This an idea I had some time ago but never got around to push it forward (mostly because I'm not a mathematician neither biophysicits). If the Biogang has any idea how to approach it, it's going to be very nice story :) Pawel Szczesny 19:22, 24 June 2008 (UTC).
The project is not really about protein folding as a process - it asks if there's anything similar on the mathematical level between tranformations of completely artificial representation of protein sequence to another artificial representation of protein structure. Or even if there's anything similar on any level when looking at transformation between abstracted sequence and abstracted structure.

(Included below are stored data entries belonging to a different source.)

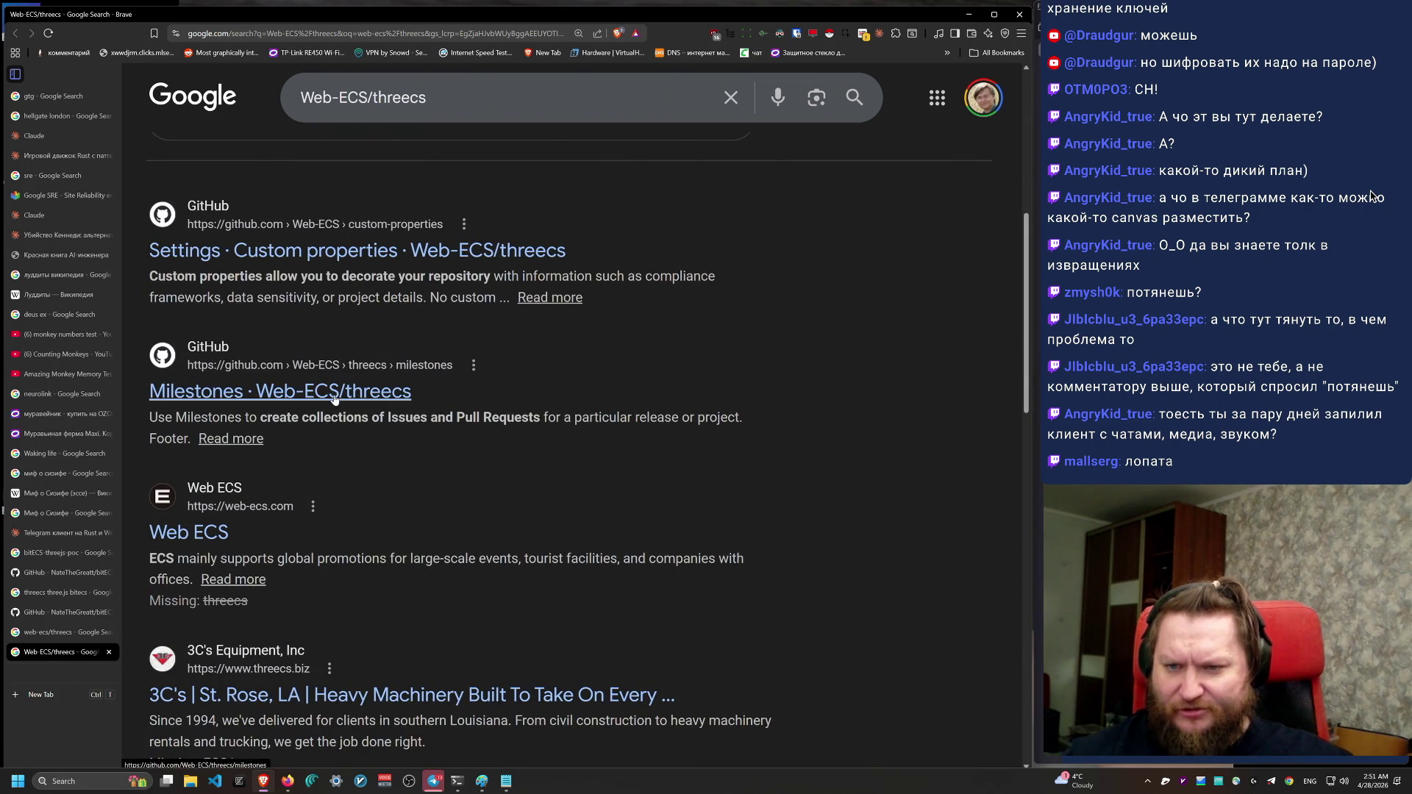
left_click(60, 671)
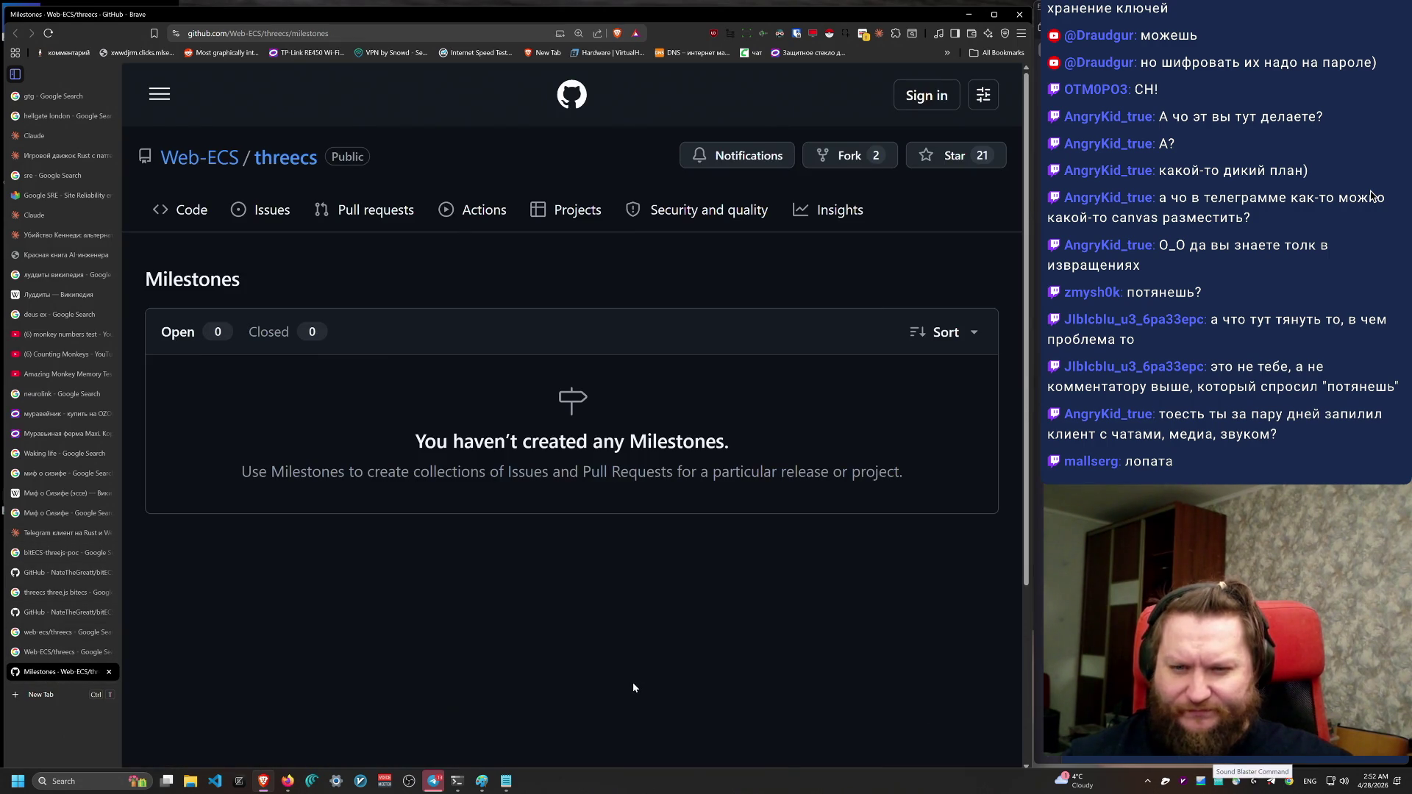
Step: Open the Web-ECS/threecs code page, note its 4–5-year-old commits, then return to Claude
left_click_drag(366, 471, 903, 472)
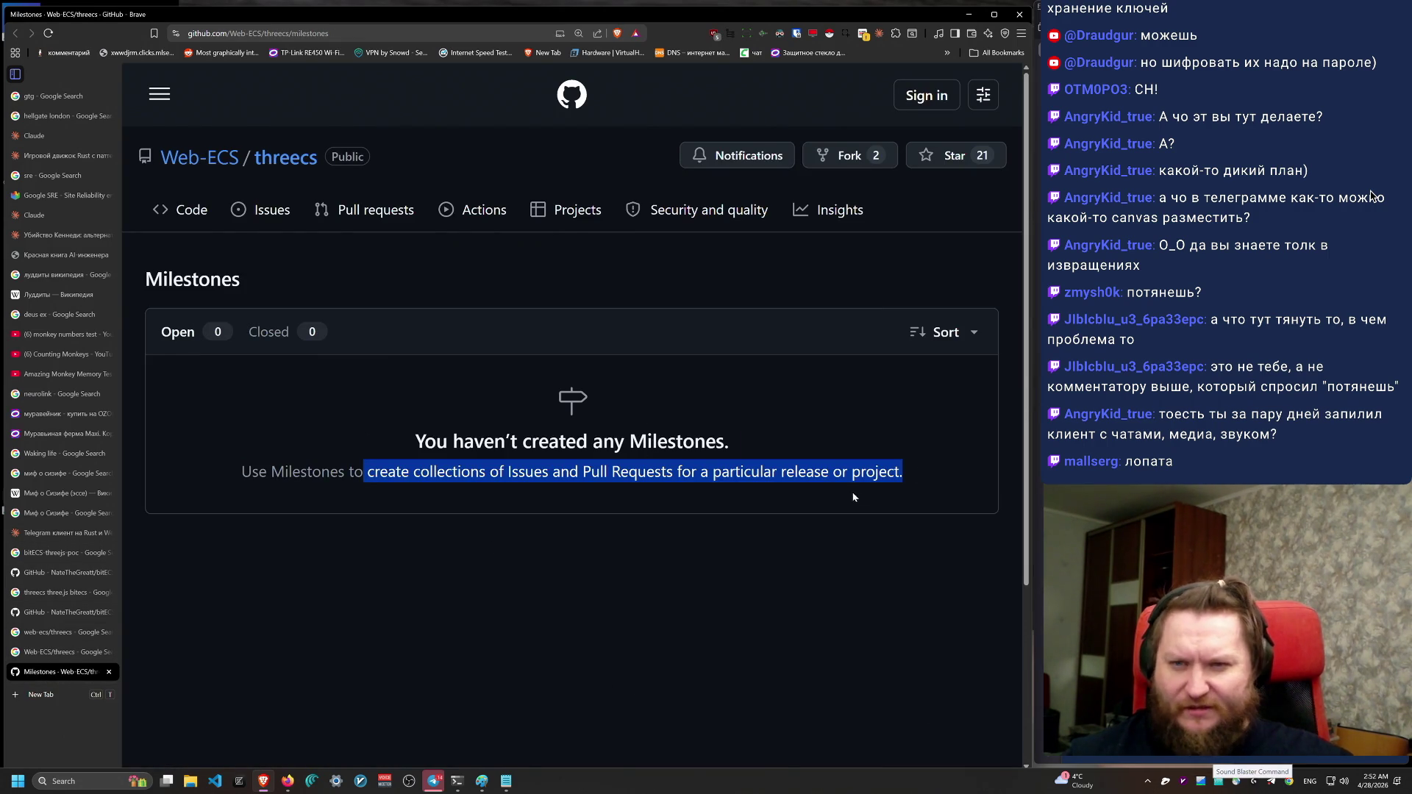
left_click(302, 162)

The key here is to stop thinking about sequence and structure in biophysical terms. Pairwise alignment is scored by completely non-biological function. Gap penalties have no biological and biophysical meaning, dynamic programming algorithm is not approximation of biological events. However, we are still trying to predict protein structure ab initio using biophysical properties or statistically derived terms from the known structures.
The graph above contains three question marks. First two mark abstractions of protein sequence and structure, the third asks about tranformation of one into the other. And while the obvious focus would be on the transformation, I think the most difficult would be to invent smart representations of proteins.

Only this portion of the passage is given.